Korea AeroSpace Administration (KASA)'s Mars strategy has two main tracks. One is a long-term goal to send a Mars lander with independent technology by 2045. The other is a plan to move up preparations to avoid missing demonstration opportunities by leveraging international cooperation and commercial services, given that a "launch window" to Mars opens roughly every two years. Because chances to go from Earth to Mars do not come often, the strategy is to load the technologies that are ready first and go verify them.
Kang explained a direction to extend the potential use of Nuri beyond low Earth orbit to the moon and Mars. He said, "If we combine a kick stage (orbital transfer vehicle) with Nuri, which has a payload capacity of about 3.3 tons at an altitude of 300 km, we can inject 40–50 kg to Mars," adding, "For lunar missions, depending on the kick stage design, up to 800 kg could be placed into orbit." A kick stage is a small propulsion module that places payloads such as satellites or probes into their final target orbits.

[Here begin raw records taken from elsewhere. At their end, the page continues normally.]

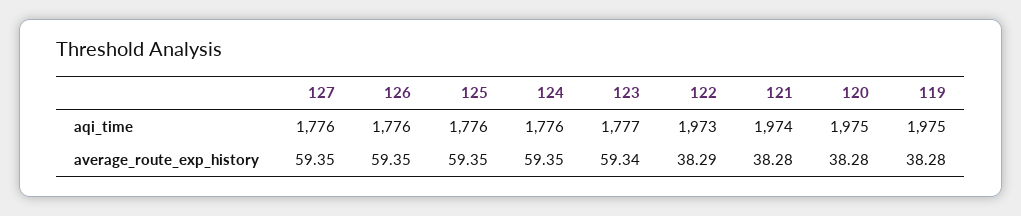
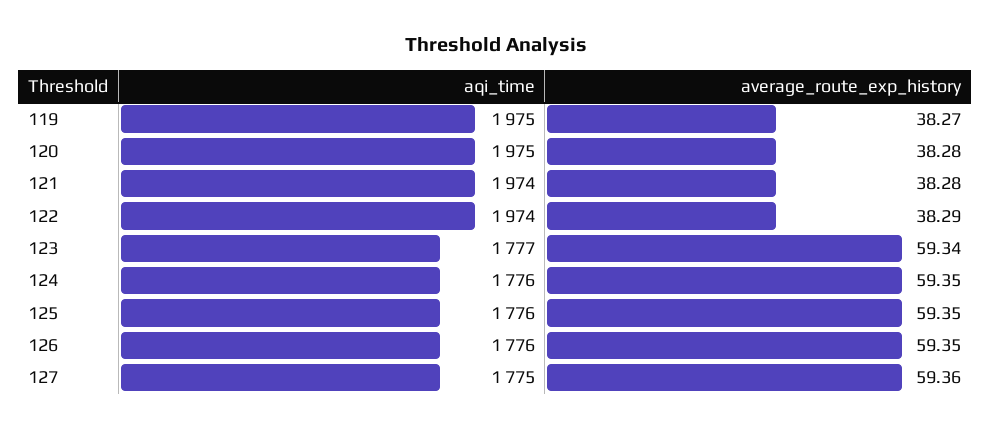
  {
    "127": {
-     "aqi_time": 1776,
+     "aqi_time": 1775,
-     "average_route_exp_history": 59.35
+     "average_route_exp_history": 59.36
    },
    "126": {
      "aqi_time": 1776,
      "average_route_exp_history": 59.35
    },
    "125": {
      "aqi_time": 1776,
      "average_route_exp_history": 59.35
    },
    "124": {
      "aqi_time": 1776,
      "average_route_exp_history": 59.35
    },
    "123": {
      "aqi_time": 1777,
      "average_route_exp_history": 59.34
    },
    "122": {
-     "aqi_time": 1973,
+     "aqi_time": 1974,
      "average_route_exp_history": 38.29
    },
    "121": {
      "aqi_time": 1974,
      "average_route_exp_history": 38.28
    },
    "120": {
      "aqi_time": 1975,
      "average_route_exp_history": 38.28
    },
    "119": {
      "aqi_time": 1975,
-     "average_route_exp_history": 38.28
+     "average_route_exp_history": 38.27
    }
  }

At the same time, Kang cited SpaceX's Starship as an example and laid out a plan to open a path to first test domestic technologies on the Martian surface by using international cooperation and commercial services. He explained, "There has been communication at the level of confirming payload scale and expense to create a budget guide."
Korea AeroSpace Administration (KASA) introduced example specifications being used for internal planning as a payload of about 500 kg. Kang said, "At this scale, domestic industry and academia could bundle multiple payloads to gain an opportunity for proactive verification in the Martian environment," adding, "It may be possible to conduct demonstrations at a relatively low expense, and the specific budget is at the planning stage."
In addition, Korea AeroSpace Administration (KASA) presented tasks for an indigenous Mars lander, including heat shielding and atmospheric entry, soft-landing technologies, Earth–Mars optical communication infrastructure, power generation and storage, equipment to respond to environmental factors such as dust storms, and in-situ resource utilization.
On this day, Korea AeroSpace Administration (KASA) also released a 20-year space science exploration roadmap that includes not only Mars but also low Earth orbit space manufacturing (space factories), lunar landers, heliophysics observations and space weather, deep-space optical communications, and an international giant radio telescope.
In particular, new projects were presented to link exploration missions to practical industrial or technological capabilities. First, the demonstration project for a small unmanned space manufacturing platform aims not to end with running manufacturing and processes in low Earth orbit, but to verify the entire cycle from deorbit to Earth reentry and recovery. In addition, a new project will be pursued for low Earth orbit technology demonstrations and data use based on scientific exploration.
Also, before main missions such as a lunar lander or surface exploration, a "lunar orbiter project for communications relay demonstration" will be pursued to verify the moon–Earth communications relay capability that determines sustainable exploration. To detect solar activity earlier and strengthen space weather response, a "Korea-led international joint project to build an L4 heliophysics observatory" at the Lagrange point L4 was also presented.
Kang Gyeong-in, head of the institutional sector, said, "We will not finish the space science exploration roadmap after making it once; we will revise it regularly every five years and update it as needed," adding, "We will continue to refine the plan to match the rapidly changing space technology and industrial environment."